Bartosz Kowalski, w nawiązaniu do sytuacji panującej Sparcie Miejska Górka i rezygnacji nowo powołanego zarządu klubu, chce przedstawić opinii publicznej własną kandydaturę na członka zarządu Klubu Sportowego „SPARTA” w Miejskiej Górce.
Bartosz Kowalski chce starać się o członkostwo w zarządzie Sparty Miejska Górka
Przygodę z piłką nożną rozpoczął w klubie LKS „Sarnowianka” Sarnowa.
- Z klubem sportowym „Sparta” w Miejskiej Górce związałem się pierwszy raz w wieku 14 lat. Zostałem zawodnikiem trampkarzy starszych, ówczesnym trenerem zespołu był Ryszard Lorek. Następnie w zespole juniorskim prowadził mnie Tadeusz Błochowiak. W wieku 16 lat zadebiutowałem w pierwszym zespole „Sparty” na poziomie IV ligi wielkopolskiej, grupy południowej. Trenerem zespołu był Piotr Łuczak. Poza „Spartą” miałem okazję zagrać jeszcze w kilku innych klubach: "Sarnowianka" Sarnowa, „Piast” Kobylin i "Płomień" Radwanice.
Jak dodaje, grał także w II lidze futsalu w barwach KS Futsal Rawicz i w RAF Rawicz.

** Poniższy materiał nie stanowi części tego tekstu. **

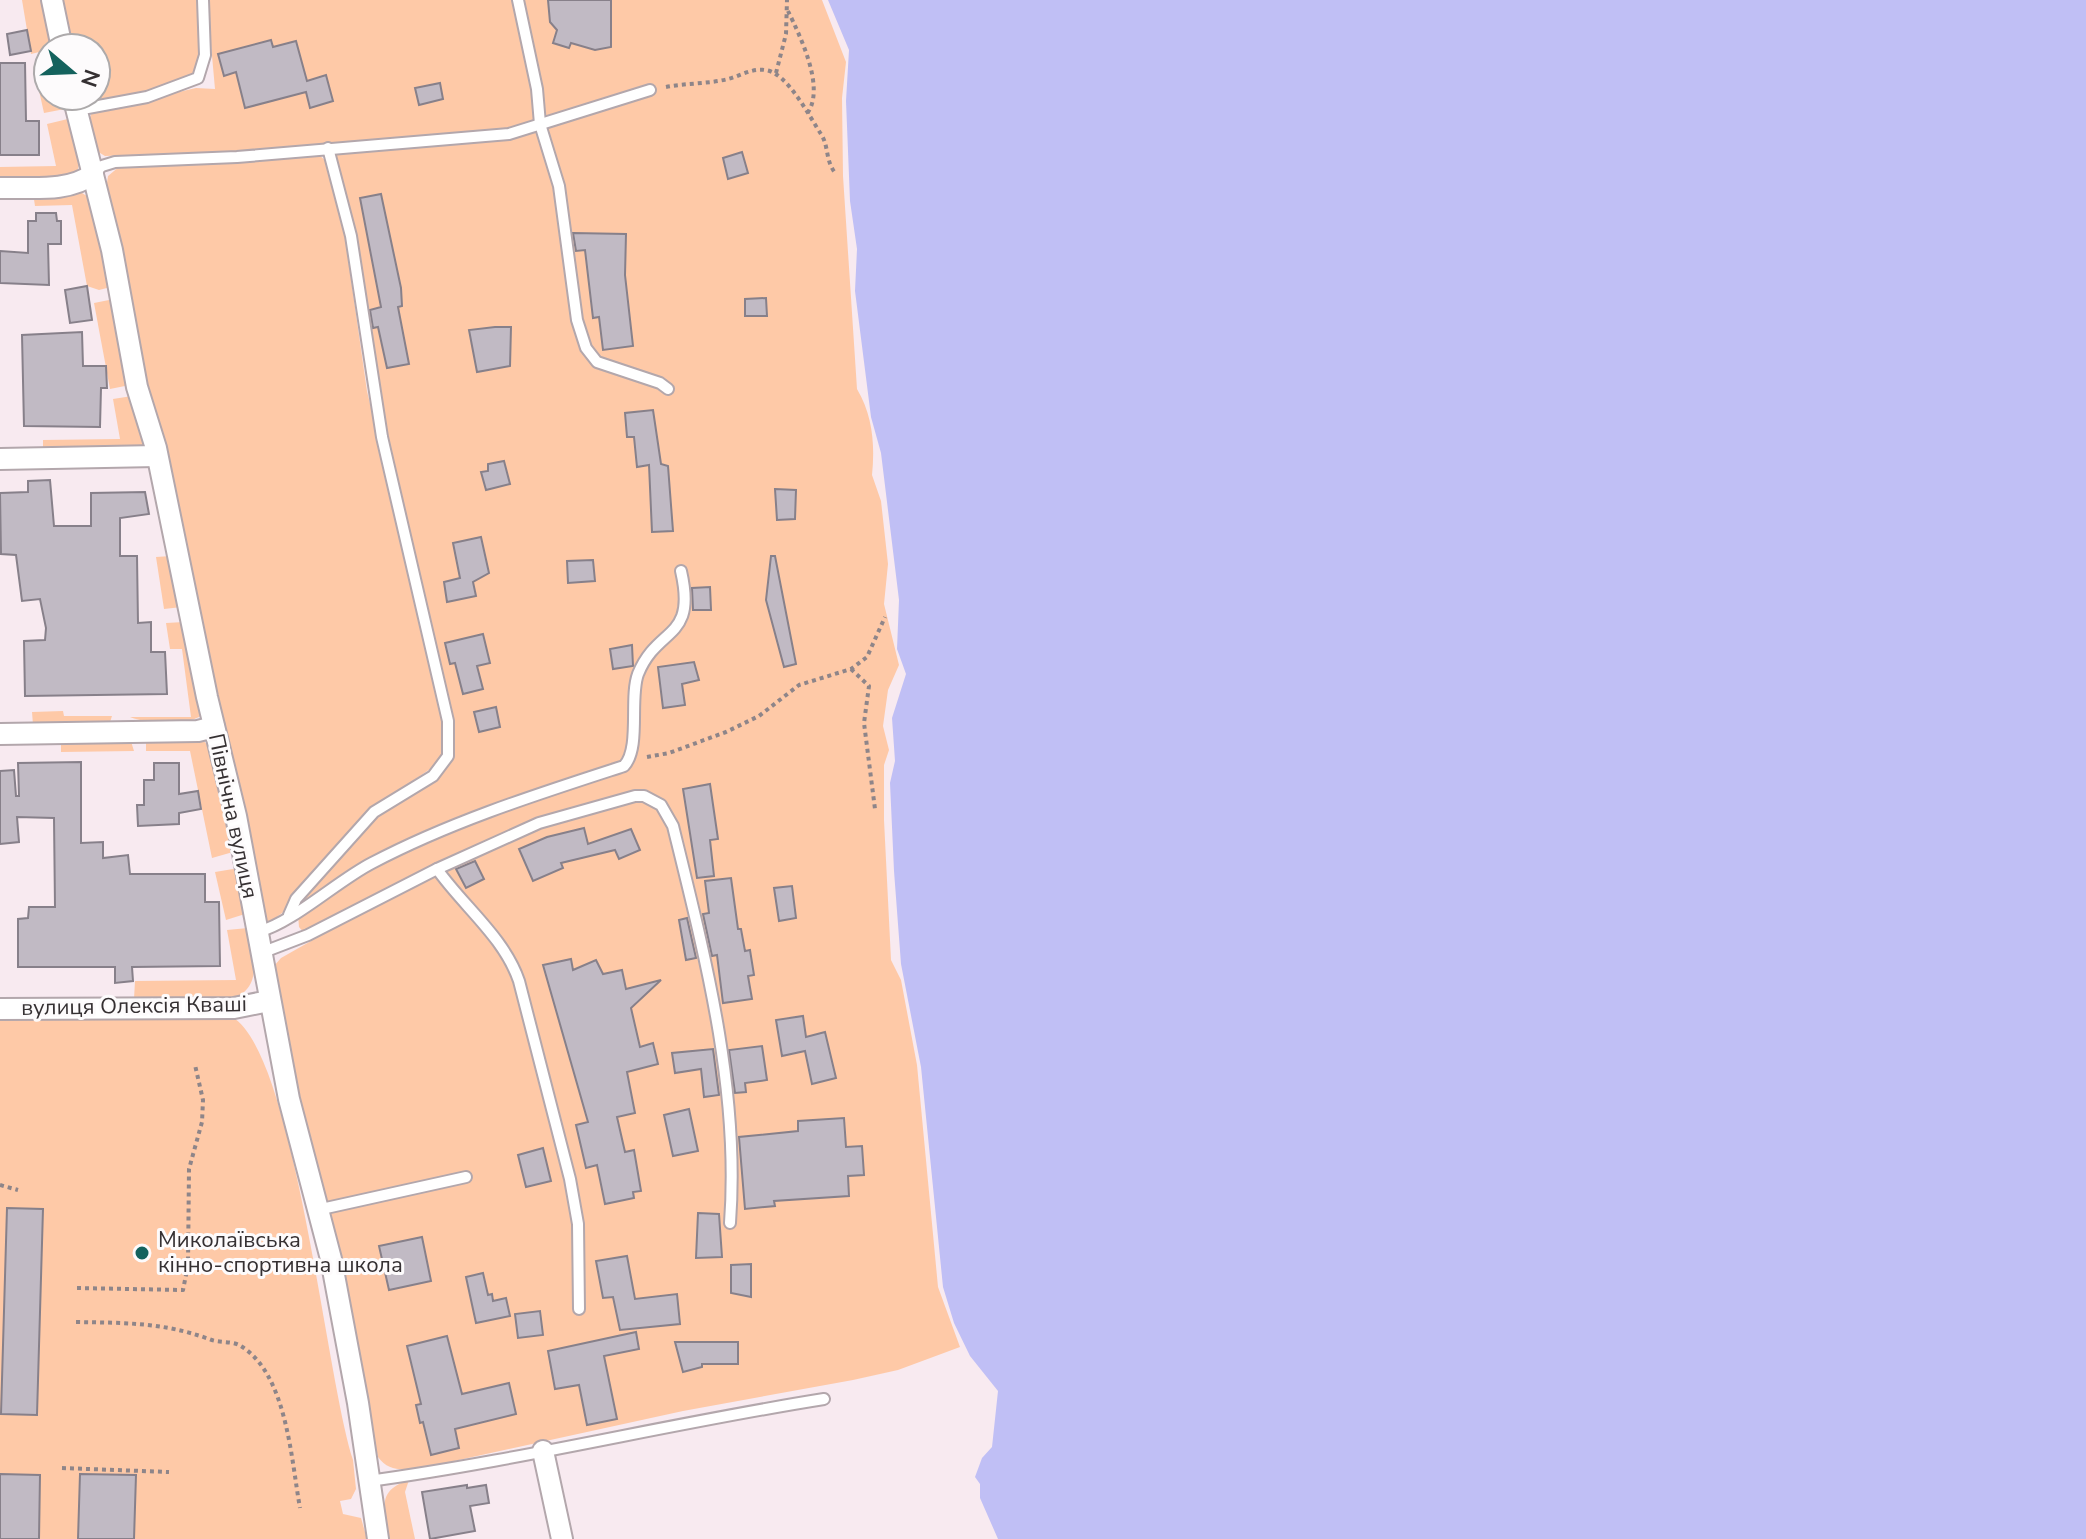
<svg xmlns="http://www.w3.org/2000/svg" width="2086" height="1539" font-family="'Nunito Sans',sans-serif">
<rect width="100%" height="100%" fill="#f8eaf0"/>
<g fill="#fec9a7">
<path d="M22 0H45L56 48 31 54Z"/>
<path d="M58 0H197C200 22 205 47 197 68 187 90 103 103 81 98L96 96V48H68Z"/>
<path d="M207 0H822L846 62 842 98 843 176 857 389C873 416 875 446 872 475L881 501 888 564 884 604 899 665 888 690 883 726 889 750 884 765V820L891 960 901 980 917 1065 938 1287 960 1347 898 1370 853 1380 683 1411 427 1467C408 1469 390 1474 378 1457L330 1230 285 1046 274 966 281 958 311 941 299 927 297 903 378 816 437 777 447 765 451 721 422 582 386 436 342 182 330 143 242 151 105 156 95 150 88 123 92 112 196 88 215 89Z"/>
<path d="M48 65V96H67L70 108 44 113 34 68Z"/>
<path d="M72 118C77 140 88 162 71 180L0 182V167L56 166 47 124Z"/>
<path d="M318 154 327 162 343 223 367 391 445 726 444 752 433 767 363 815 286 910 265 926 153 421 106 189 108 176 120 166 265 161Z"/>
<path d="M33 193H82L90 198 111 287 99 290 87 286 72 205 35 206Z"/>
<path d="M114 299 130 385 110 389 94 303Z"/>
<path d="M132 396 147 437 145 448 43 452V440L120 439 113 399Z"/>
<path d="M171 556 182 607 164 609 156 557Z"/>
<path d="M184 622 201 716C186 725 146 724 130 717H191L182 649H170L166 623Z"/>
<path d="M63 711 64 716H112L110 722 33 725 32 712Z"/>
<path d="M130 738 134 751 61 752V739Z"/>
<path d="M146 738 203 740 210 748 233 852 212 858 190 751H146Z"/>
<path d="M233 869 237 871 245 914 226 920 215 872Z"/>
<path d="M248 928C254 957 264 988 230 1000L134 999 135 981 236 980 227 930Z"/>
<path d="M0 1015 232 1017C295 1052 326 1379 353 1460L356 1489 351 1499 340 1501 343 1514 361 1518 367 1539H0Z"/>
<path d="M409 1480 405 1492 415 1539H389C385 1510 375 1491 409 1480Z"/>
</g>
<path fill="#c0bff5" d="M828 0H2086V1539H998L980 1498V1484L975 1477 982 1458 992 1447 998 1391 970 1356 954 1323 943 1287 921 1067 901 964 894 871 890 783 895 761 892 718 906 674 897 649 899 600 881 453 871 417 855 291 857 249 850 201 846 101 849 50Z"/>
<g fill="#c1bac4" stroke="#87808a" stroke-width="2">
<path d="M548 0H611V47L595 50 571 43 569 48 553 43 557 30 550 22Z"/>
<path d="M27 30 31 51 10 55 7 34Z"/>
<path d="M271 40 273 47 296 41 307 81 326 75 333 101 310 108 306 92 245 108 236 72 224 76 218 54Z"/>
<path d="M0 63H25L26 121H39V155H0Z"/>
<path d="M440 83 443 99 419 105 415 88Z"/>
<path d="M742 152 748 173 728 179 723 158Z"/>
<path d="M381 194 401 288 402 306 398 307 409 364 387 368 378 327 373 328 370 310 381 307 360 198Z"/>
<path d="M36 213H56L57 221H61V244H48L49 285 0 283V251L28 253V221H36Z"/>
<path d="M573 233 626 234 625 275 633 346 603 350 599 317 593 318 585 250 576 251Z"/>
<path d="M87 286 92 320 70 323 65 290Z"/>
<path d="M766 298 767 316H745V299Z"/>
<path d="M495 327H511L510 366 477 372 469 330Z"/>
<path d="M82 332 83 366H106L107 388H101L100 427 24 426 22 335Z"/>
<path d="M653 410 661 464 668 466 673 531 652 532 649 465 637 467 634 437H627L625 413Z"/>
<path d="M504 461 510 484 486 490 481 472 488 471V464Z"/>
<path d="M50 480 54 526H91V493L145 492 149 514 120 518V556H137L138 623 151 622V652H165L167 694 25 696 24 641 45 640 46 628 40 599 22 601 16 555 1 554 0 493 28 492V481Z"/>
<path d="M775 489 796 490 795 519 777 520Z"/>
<path d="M481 537 489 573 473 582 476 596 447 602 444 582 460 578 453 543Z"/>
<path d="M771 556H775L796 664 784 667 766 600Z"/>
<path d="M593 560 595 581 568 583 567 561Z"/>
<path d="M710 587 711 610H693L692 588Z"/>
<path d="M483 634 490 663 477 666 483 689 463 694 455 663 450 664 445 643Z"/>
<path d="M632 645 633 666 613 669 610 649Z"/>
<path d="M694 662 699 680 682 684 685 705 663 708 658 667Z"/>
<path d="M496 707 500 727 479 732 474 712Z"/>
<path d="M81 762V843L103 842V858L128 855 130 874H205V902H219L220 966 132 967 133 981 115 983V967H18V919L28 918 29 907H55L54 818 17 817 19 842 0 844V771L14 770 16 796H19L18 763Z"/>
<path d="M154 763H179V794L198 791 201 809 179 813V824L138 826 137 805H144V780H154Z"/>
<path d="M710 784 718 839 710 840 714 876 697 878 683 789Z"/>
<path d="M584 828 588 844 631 829 640 850 619 859 615 850 561 863 563 868 533 881 519 849 547 837Z"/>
<path d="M475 861 484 879 466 888 456 869Z"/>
<path d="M731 878 738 929H741L745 951 750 950 754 975 748 976 752 999 723 1003 717 955 712 956 703 914 709 913 705 881Z"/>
<path d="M792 886 796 918 779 921 774 888Z"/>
<path d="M687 918 696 958 686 960 679 920Z"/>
<path d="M571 959 573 970 596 960 603 974 622 970 626 989 661 980 631 1008 640 1047 653 1043 658 1064 627 1072 635 1113 617 1117 625 1152 634 1150 641 1191 633 1192 634 1198 605 1204 597 1165 586 1168 576 1125 588 1122 543 965Z"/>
<path d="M803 1016 806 1037 825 1032 836 1078 812 1084 805 1051 782 1056 776 1020Z"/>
<path d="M762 1046 767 1080 745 1083 746 1092 735 1093 729 1050Z"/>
<path d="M713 1049 719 1095 704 1097 701 1069 675 1073 672 1053Z"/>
<path d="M689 1109 698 1151 673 1156 664 1115Z"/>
<path d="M844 1118 846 1147 862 1146 864 1175 848 1176 849 1196 774 1201 775 1206 745 1209 739 1137 798 1131V1121Z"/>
<path d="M543 1148 551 1181 526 1187 518 1155Z"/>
<path d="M7 1208 43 1209 37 1415 1 1414Z"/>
<path d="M698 1213 719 1214 722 1257 696 1258Z"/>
<path d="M422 1237 431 1281 389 1290 379 1246Z"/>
<path d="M627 1256 635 1299 677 1294 680 1324 620 1330 613 1297 603 1298 596 1261Z"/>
<path d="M751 1264V1297L731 1293V1265Z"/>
<path d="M483 1273 488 1295 492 1294 493 1301 506 1298 510 1316 476 1323 466 1277Z"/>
<path d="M540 1311 543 1335 518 1338 515 1314Z"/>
<path d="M636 1332 639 1349 604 1356 617 1419 587 1425 579 1385 555 1389 548 1351Z"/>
<path d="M447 1336 462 1394 509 1383 516 1414 455 1429 459 1448 431 1455 423 1422 420 1423 416 1405 421 1404 407 1346Z"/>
<path d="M675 1342H738V1364H702V1367L683 1372Z"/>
<path d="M0 1474 40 1475 39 1539H0Z"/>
<path d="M80 1474 136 1475 134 1539H78Z"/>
<path d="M467 1485V1488L486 1485 489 1503 470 1506 475 1531 430 1539 422 1492Z"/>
</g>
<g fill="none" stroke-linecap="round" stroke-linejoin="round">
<defs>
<g id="service">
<path d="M518 0 537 89 540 124 559 186 577 320 586 348 597 362 660 383 668 389"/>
<path d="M77 110 147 97 198 78 205 55 203 0"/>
<path d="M93 174 102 166 115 162 237 157 509 134 650 90"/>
<path d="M437 869C463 906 504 937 519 981L570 1179 578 1224 579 1309"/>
<path d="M289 915 296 899 374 812 433 776 448 756V721L382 437 351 236 328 148"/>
<path d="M258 932C294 922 337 881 372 863 452 821 538 794 624 766 641 748 629 698 638 674 658 625 697 641 681 571"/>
<path d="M261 953 308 935 437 869 539 823 635 796H644L661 805 673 826C705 956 740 1089 730 1223"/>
<path d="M317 1210 466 1177"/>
<path d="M369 1481C522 1460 672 1423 824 1399"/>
</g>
<g id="minor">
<path d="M52 0 62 48"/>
<path d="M73 96 112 250 137 387 156 448 207 697 236 816 289 1099 331 1259 358 1403 378 1539"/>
<path d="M0 188C30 187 68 193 93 174"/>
<path d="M0 459 157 456"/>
<path d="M0 734 198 731 214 727"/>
<path d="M0 1009 234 1008 269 1001"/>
<path d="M543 1451 562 1539"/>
</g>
</defs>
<use href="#service" stroke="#b3a7ac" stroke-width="14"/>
<use href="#minor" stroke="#b3a7ac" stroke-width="24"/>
<g stroke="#8e8589" stroke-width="4" stroke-dasharray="4 4" stroke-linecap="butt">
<path d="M788 11C800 36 827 90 806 115"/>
<path d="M776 73 786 34 787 0"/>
<path d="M666 87C686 83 708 84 728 79 740 76 752 68 765 70 787 72 809 116 821 134 829 146 825 161 836 174"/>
<path d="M851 669 869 686 864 723 875 809"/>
<path d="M647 757 669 753 726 732 759 716 799 685 851 669 867 657 885 617"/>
<path d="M0 1185 18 1190"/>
<path d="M77 1288 183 1290 188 1265 189 1169 202 1122 203 1100 195 1065"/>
<path d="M76 1322C125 1323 162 1322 209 1339 218 1343 231 1341 239 1345 287 1372 291 1459 300 1508"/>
<path d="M62 1468 169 1472"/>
</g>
<use href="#service" stroke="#fff" stroke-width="10"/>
<use href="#minor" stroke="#fff" stroke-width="20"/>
</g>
<circle fill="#14625d" stroke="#fdfbfc" stroke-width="3" cx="142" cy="1253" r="8"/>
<g text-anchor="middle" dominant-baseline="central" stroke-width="6" stroke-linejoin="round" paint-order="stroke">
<g font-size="22" fill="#353032" stroke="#fdfbfc">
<text transform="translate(233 816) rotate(78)">Північна вулиця</text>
<text transform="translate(134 1006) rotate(-1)">вулиця Олексія Кваші</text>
</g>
<g font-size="22" fill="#353032" stroke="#fdfbfc" text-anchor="start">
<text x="158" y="1240">Миколаївська<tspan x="158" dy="25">кінно-спортивна школа</tspan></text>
</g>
</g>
<g transform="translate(72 72) rotate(109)"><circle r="38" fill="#fdfbfc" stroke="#adaaab" stroke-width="2"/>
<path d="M0-6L14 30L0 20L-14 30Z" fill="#14625d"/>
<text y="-12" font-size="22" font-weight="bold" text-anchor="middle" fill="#353032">N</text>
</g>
</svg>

- W związku z niepokojącą sytuacją panującą w naszym klubie, postanowiłem zacząć działać i doprowadzić do zmian w strukturach zarządzania klubu oraz roszad na stanowiskach trenerskich. Jako kandydat na członka zarządu klubu chciałbym przedstawić na łamach prasy mój plan działania - wskazuje Bartosz Kowalski. - Moim priorytetem jest odbudowa zespołu seniorskiego KS „Sparta”. W każdym szanującym się klubie sportowym zespół seniorski jest wizytówką i najważniejszą sekcją, jednocześnie zamierzam dbać i rozwijać naszą akademię, wysyłać na kursy trenerów i podnosić ich kwalifikacje, dbać o rozwój dzieci i młodzieży w naszym klubie. Jako człowiek, jestem osobą ambitną, pewną siebie działająca poza schematami i nie bojąca się iść pod wiatr. Mam również cechy przywódcze i nie boję się wyrażać własnego zdania. Zawsze do końca walczę o prawdę oraz bronię słabszych. Uważam, że cechy mojego charakteru, które w dużej mierze wykształciły się na murawie obiektu przy ulicy Sportowej w Miejskiej Górce pomogą mi w odbudowie sekcji seniorskiej oraz utrzymaniu bądź podniesieniu poziomu szkolenia dzieci i młodzieży. Zamierzam w miejsce ustępujących trenerów przyciągnąć nowych zdolnych perspektywicznych i ambitnych szkoleniowców z pasją do piłki nożnej, ambicją oraz chęcią rozwoju. Jednocześnie zaznaczam, że w szeregach trenerów widzę miejsce dla tych, którzy na dzień dzisiejszy pełnią te funkcje i nie zamierzam pozbywać się ich ze stanowisk. Funkcję członka zarządu klubu chcę pełnić całkowicie społecznie, nie pobierając z tego tytułu żadnego wynagrodzenia, a z pasji do piłki nożnej oraz sentymentu do Klubu Sportowego „Sparta”, w którym spędziłem wiele lat mojego życia. Czekam na informację od burmistrza, kiedy ustali termin wyborów i zamierzam w demokratyczny sposób starać się o członkostwo w zarządzie klubu - podsumowuje w oświadczeniu, przesłanym do redakcji.